Despite the remarkable empirical success of score-based diffusion models, their statistical guarantees remain underdeveloped. Existing analyses often provide pessimistic convergence rates that do not reflect the intrinsic low-dimensional structure common in real data, such as that arising in natural images. In this work, we study the statistical convergence of score-based diffusion models for learning an unknown distribution \mu from finitely many samples. Under mild regularity conditions on the forward diffusion process and the data distribution, we derive finite-sample error bounds on the learned generative distribution, measured in the Wasserstein-p distance. Unlike prior results, our guarantees hold for all p \ge 1 and require only a finite-moment assumption on \mu, without compact-support, manifold, or smooth-density conditions.
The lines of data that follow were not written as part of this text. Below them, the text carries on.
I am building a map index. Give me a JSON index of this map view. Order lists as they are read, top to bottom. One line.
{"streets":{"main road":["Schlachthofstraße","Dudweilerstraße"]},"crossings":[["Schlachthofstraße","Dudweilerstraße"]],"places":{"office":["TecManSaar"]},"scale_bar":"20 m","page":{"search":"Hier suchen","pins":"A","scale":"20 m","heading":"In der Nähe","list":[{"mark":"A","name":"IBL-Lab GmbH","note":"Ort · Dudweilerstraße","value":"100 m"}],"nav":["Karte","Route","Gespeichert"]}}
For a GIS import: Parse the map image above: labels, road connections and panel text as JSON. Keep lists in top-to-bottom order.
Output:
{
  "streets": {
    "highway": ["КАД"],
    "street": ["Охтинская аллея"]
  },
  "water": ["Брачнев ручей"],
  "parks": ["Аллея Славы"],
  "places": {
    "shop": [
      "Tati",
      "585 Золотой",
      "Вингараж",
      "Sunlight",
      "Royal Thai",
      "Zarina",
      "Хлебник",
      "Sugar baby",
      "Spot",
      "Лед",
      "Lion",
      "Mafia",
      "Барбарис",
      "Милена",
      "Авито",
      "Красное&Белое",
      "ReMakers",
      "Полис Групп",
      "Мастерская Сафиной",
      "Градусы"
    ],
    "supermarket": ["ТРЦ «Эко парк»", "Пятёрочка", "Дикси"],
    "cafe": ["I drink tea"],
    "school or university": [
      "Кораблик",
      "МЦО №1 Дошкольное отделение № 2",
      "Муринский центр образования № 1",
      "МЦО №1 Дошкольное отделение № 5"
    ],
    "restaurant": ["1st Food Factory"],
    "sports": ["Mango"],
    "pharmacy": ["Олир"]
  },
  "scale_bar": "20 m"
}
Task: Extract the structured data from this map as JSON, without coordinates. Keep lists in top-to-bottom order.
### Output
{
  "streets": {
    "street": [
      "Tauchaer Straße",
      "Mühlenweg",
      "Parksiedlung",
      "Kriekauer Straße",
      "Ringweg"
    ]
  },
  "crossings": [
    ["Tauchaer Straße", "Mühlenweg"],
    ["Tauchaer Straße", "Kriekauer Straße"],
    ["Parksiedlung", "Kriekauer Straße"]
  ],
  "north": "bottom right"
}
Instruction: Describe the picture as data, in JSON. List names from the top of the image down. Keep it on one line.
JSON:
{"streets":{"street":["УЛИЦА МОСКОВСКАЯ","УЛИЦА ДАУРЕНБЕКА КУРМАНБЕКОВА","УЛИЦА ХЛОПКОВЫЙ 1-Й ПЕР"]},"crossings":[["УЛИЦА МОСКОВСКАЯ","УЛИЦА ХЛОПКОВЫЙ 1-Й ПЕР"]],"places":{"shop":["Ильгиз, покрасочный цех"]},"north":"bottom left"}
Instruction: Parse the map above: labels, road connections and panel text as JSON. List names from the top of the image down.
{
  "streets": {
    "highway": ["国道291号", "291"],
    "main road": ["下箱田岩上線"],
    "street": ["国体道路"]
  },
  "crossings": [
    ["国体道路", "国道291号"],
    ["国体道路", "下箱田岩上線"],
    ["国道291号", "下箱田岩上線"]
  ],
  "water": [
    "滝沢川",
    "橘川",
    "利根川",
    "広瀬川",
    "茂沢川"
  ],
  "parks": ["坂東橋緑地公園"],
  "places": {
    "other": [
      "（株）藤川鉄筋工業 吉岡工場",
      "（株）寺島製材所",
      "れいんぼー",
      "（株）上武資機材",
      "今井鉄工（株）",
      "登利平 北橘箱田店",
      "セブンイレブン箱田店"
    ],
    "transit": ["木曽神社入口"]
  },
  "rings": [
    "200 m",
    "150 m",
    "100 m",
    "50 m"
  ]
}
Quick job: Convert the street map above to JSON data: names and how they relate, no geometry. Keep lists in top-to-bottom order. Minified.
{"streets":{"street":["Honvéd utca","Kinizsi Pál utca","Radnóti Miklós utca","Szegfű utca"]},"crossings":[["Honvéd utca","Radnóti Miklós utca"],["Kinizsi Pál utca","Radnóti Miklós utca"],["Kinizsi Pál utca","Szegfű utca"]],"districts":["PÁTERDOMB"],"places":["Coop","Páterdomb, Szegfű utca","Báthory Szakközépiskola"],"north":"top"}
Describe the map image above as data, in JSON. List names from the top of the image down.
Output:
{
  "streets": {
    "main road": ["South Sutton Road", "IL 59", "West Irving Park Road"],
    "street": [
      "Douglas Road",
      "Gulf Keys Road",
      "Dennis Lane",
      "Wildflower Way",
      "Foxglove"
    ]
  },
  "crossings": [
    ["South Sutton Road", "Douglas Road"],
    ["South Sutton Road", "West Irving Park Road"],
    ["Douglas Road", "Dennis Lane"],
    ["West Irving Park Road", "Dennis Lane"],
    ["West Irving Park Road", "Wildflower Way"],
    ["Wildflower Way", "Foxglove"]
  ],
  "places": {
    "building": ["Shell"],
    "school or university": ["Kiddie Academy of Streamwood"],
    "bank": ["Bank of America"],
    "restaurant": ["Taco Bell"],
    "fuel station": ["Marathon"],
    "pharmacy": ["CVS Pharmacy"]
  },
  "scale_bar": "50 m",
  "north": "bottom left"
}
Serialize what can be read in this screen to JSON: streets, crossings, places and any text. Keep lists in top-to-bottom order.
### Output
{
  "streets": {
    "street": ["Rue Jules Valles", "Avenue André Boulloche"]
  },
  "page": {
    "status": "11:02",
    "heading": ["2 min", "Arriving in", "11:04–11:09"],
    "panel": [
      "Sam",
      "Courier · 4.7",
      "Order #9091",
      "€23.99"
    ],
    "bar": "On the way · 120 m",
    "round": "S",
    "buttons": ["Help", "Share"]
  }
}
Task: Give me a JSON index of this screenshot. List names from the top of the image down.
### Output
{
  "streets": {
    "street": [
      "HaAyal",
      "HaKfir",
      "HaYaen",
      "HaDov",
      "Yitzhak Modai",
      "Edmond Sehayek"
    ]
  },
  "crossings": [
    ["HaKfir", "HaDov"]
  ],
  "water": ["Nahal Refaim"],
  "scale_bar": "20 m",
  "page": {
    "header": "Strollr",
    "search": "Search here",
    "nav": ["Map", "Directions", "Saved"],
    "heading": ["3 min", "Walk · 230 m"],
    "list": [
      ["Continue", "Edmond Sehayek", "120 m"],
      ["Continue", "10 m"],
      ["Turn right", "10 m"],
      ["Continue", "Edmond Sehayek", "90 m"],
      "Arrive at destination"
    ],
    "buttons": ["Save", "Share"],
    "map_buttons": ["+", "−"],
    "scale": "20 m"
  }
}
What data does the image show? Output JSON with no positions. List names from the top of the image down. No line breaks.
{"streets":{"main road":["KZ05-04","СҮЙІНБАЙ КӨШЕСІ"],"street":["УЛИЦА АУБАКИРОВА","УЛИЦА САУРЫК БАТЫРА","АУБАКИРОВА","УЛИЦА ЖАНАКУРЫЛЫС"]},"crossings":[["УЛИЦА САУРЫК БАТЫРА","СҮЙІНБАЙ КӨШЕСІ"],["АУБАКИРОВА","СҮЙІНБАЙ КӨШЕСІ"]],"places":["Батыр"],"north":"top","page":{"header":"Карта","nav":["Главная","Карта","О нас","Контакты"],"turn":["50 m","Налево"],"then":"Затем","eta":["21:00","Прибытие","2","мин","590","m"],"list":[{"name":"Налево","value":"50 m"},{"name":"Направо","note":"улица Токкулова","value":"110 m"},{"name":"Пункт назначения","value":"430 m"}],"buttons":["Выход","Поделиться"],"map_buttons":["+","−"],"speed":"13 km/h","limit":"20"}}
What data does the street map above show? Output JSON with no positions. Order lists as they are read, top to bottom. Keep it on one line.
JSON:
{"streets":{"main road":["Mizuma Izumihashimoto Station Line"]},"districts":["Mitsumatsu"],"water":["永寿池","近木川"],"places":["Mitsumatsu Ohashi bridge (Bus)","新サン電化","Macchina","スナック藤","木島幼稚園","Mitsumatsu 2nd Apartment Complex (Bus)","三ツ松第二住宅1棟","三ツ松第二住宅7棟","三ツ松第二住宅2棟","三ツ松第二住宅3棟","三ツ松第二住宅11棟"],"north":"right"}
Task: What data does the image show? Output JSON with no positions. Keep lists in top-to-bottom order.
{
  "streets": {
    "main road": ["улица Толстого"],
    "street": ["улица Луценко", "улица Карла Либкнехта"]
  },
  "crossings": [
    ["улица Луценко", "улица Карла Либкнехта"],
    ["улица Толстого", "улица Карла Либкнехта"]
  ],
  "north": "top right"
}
Specifically, given n i.i.d.\ samples from \mu with finite q-th moment and appropriately chosen network architectures, hyperparameters, and discretization schemes, we show that the expected Wasserstein-p error between the learned distribution \hat{\mu} and \mu scales as \mathbb{E}\, \mathbb{W}_p(\hat{\mu},\mu) = \widetilde{O}\!\left(n^{-1 / d^\ast_{p,q}(\mu)}\right), where d^\ast_{p,q}(\mu) is the (p,q)-Wasserstein dimension of \mu. Our results demonstrate that diffusion models naturally adapt to the intrinsic geometry of data and mitigate the curse of dimensionality, since the convergence rate depends on d^\ast_{p,q}(\mu) rather than the ambient dimension. Moreover, our theory conceptually bridges the analysis of diffusion models with that of GANs and the sharp minimax rates established in optimal transport. The proposed (p,q)-Wasserstein dimension also extends the notion of classical Wasserstein dimension to distributions with unbounded support, which may be of independent theoretical interest.